What you should do:
Quote the passage of the gut bacteria and Alzheimer's article below, starting at "Efforts to unravel" and ending at "of the mice.".

---------- Source text ----------

A study from Washington University School of Medicine finds that gut bacteria affect tau accumulation commonly seen in Alzheimer's disease
Gut bacteria in Alzheimer's diseases
The gut microbiome influence Alzheimer’s progression | Representative Image | Shutterstock

Efforts to unravel the gut-brain relationship have broadened the horizons for understanding and finding potential treatment options for several neurological conditions. A new study from the Washington University School of Medicine, USA, has sought to examine this relationship further on how the gut microbiome affects the degenerative process in Alzheimer’s disease.

In their experiments on mice, the researchers noticed significant changes in the characteristics of Alzheimer’s disease when they altered the bacteria in the guts of the mice.

“When we either remove the bacteria that live in the intestines or modify them, it can strongly protect brain damage like that seen in Alzheimer’s disease,” David M Holtzman, professor of neurology at the Washington University School of Medicine and the study’s corresponding author, tells Happiest Health.

In Alzheimer’s disease, there is sequential build-up of two types of toxic proteins in the brain: amyloid beta followed by complex tau threads. A build-up of the tau protein causes the neuron to shrink and eventually die, manifesting as cognitive decline.

Gut, brain and the APOE4

Studies have found an interplay between the gut microbiome and a key Alzheimer-risk gene called APOE4. APOE genes carry the information that makes a protein called apolipoprotein E which in the brain is responsible for maintaining the health of the neurons. APOE4 specifically drives the tau to pile up by influencing inflammation in the brain.

---------- Extracted entries ----------

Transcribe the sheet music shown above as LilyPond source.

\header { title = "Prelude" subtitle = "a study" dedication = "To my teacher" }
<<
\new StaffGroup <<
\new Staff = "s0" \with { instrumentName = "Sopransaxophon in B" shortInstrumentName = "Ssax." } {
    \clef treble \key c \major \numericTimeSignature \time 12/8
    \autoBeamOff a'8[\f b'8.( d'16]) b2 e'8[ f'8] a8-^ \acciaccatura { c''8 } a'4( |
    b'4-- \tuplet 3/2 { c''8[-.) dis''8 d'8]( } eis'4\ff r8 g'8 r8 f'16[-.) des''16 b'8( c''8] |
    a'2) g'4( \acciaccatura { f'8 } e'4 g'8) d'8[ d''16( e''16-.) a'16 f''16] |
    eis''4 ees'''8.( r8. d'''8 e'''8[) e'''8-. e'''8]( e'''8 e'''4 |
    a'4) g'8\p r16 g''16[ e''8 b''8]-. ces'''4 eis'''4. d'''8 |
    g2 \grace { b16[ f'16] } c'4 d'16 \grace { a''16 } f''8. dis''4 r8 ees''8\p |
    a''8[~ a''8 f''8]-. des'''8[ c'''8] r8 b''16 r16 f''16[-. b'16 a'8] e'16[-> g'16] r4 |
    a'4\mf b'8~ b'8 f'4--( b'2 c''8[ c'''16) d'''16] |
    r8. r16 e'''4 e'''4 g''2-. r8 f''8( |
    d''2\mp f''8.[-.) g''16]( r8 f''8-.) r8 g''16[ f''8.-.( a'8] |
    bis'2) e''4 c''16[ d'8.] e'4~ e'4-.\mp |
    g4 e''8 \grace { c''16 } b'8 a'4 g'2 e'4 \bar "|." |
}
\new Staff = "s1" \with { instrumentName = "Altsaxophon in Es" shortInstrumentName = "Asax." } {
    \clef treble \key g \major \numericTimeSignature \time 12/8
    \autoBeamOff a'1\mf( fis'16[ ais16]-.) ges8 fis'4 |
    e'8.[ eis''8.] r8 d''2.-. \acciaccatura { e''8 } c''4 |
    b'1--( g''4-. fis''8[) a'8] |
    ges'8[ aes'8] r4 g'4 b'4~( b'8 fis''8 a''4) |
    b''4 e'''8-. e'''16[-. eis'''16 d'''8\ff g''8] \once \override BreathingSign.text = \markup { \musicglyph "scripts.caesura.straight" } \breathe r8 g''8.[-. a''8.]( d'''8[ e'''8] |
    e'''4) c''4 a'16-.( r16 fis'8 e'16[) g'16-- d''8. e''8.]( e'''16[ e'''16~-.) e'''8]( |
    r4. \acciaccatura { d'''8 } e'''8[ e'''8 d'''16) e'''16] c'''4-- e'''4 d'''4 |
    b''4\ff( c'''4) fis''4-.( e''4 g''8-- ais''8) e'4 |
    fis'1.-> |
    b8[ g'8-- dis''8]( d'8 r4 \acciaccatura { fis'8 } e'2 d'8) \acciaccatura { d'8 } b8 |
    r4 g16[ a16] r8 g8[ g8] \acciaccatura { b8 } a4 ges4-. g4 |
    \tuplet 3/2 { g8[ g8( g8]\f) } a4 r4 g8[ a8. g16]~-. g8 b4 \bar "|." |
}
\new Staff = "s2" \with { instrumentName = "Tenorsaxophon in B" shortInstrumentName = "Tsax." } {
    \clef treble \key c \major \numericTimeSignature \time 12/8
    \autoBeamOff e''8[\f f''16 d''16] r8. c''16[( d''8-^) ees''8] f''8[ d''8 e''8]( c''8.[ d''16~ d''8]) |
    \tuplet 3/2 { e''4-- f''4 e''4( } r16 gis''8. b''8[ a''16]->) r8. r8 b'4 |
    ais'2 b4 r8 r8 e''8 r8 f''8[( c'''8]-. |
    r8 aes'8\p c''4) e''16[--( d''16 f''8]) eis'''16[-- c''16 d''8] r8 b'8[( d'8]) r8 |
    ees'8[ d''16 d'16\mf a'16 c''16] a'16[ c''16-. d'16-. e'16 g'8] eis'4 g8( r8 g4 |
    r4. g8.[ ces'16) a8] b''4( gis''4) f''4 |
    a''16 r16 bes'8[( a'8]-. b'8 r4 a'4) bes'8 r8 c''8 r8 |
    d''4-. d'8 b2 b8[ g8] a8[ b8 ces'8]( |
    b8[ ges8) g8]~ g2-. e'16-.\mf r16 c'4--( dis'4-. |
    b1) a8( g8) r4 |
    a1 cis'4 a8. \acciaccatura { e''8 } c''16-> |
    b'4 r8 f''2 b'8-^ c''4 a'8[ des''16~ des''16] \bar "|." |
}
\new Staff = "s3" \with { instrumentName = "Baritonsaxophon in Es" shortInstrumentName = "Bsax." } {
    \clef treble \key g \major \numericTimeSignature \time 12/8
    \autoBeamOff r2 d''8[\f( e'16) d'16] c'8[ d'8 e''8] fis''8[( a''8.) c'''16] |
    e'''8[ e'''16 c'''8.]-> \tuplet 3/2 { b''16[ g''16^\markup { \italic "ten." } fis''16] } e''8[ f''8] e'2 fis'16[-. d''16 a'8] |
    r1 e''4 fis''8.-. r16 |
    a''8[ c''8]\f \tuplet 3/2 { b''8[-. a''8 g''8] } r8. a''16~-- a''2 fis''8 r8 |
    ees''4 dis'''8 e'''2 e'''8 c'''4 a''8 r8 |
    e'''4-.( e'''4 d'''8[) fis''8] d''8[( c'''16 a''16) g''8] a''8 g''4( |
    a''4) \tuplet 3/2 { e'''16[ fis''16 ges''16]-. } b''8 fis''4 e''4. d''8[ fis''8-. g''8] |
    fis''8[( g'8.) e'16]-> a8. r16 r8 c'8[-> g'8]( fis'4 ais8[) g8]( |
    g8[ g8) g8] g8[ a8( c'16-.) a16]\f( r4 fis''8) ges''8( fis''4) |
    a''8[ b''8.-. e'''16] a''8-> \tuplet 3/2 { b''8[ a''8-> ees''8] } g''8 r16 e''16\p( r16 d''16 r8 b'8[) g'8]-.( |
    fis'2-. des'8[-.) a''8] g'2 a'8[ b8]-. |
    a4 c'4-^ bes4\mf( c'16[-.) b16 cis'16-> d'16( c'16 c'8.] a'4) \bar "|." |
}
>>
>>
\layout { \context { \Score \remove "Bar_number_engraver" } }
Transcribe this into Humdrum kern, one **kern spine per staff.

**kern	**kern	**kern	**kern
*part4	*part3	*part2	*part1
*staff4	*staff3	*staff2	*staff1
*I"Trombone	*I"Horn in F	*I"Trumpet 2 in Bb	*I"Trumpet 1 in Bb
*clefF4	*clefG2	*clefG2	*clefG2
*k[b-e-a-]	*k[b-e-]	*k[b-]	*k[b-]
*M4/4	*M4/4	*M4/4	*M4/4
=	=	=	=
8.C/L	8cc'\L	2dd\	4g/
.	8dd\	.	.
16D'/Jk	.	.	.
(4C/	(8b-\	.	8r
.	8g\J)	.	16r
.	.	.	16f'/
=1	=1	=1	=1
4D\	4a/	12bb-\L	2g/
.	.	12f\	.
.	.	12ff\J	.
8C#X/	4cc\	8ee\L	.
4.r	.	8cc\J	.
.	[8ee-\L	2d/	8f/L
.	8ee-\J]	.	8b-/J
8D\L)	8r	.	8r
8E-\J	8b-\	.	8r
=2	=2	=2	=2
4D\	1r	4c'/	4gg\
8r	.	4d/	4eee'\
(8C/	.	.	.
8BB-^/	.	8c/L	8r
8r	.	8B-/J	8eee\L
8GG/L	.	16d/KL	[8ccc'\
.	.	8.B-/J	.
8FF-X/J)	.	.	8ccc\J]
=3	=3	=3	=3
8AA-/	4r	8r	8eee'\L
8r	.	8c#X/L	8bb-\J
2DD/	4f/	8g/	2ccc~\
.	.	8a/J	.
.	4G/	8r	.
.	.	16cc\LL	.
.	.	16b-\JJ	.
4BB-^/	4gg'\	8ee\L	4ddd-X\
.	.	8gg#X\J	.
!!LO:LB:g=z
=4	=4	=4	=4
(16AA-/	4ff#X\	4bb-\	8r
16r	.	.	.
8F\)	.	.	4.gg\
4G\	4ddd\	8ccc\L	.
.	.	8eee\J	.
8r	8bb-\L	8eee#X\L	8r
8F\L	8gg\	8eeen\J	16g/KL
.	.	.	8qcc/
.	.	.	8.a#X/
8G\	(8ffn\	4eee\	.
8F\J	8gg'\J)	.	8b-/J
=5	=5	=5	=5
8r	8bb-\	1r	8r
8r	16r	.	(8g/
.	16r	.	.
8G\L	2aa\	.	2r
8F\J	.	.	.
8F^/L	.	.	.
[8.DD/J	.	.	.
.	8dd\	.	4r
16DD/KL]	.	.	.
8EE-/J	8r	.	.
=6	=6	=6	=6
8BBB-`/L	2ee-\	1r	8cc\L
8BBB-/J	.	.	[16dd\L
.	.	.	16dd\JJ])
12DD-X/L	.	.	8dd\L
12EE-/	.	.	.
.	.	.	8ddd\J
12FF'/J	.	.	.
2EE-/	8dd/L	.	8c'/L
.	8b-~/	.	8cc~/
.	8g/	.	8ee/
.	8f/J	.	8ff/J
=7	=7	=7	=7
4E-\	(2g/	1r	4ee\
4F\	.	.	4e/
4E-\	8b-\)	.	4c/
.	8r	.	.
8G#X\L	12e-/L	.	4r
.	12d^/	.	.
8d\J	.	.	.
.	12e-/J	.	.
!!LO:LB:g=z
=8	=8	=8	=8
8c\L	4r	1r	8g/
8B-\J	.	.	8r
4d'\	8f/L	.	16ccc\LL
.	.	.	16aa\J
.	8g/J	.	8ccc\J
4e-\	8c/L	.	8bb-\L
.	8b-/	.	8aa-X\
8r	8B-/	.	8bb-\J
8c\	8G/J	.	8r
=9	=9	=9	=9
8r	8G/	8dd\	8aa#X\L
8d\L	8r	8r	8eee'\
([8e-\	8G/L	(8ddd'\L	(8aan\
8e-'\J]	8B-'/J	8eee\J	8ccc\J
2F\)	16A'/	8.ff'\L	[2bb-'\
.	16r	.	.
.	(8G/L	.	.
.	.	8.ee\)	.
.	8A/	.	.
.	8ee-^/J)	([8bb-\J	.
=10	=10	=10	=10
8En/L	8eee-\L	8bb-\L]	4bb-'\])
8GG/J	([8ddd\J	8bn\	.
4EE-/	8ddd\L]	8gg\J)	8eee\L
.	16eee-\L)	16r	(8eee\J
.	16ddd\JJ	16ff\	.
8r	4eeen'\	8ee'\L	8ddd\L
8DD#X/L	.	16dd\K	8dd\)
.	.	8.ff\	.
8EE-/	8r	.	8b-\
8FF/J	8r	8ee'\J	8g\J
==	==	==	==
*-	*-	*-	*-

----------

Response to this task:
Efforts to unravel the gut-brain relationship have broadened the horizons for understanding and finding potential treatment options for several neurological conditions. A new study from the Washington University School of Medicine, USA, has sought to examine this relationship further on how the gut microbiome affects the degenerative process in Alzheimer’s disease.

In their experiments on mice, the researchers noticed significant changes in the characteristics of Alzheimer’s disease when they altered the bacteria in the guts of the mice.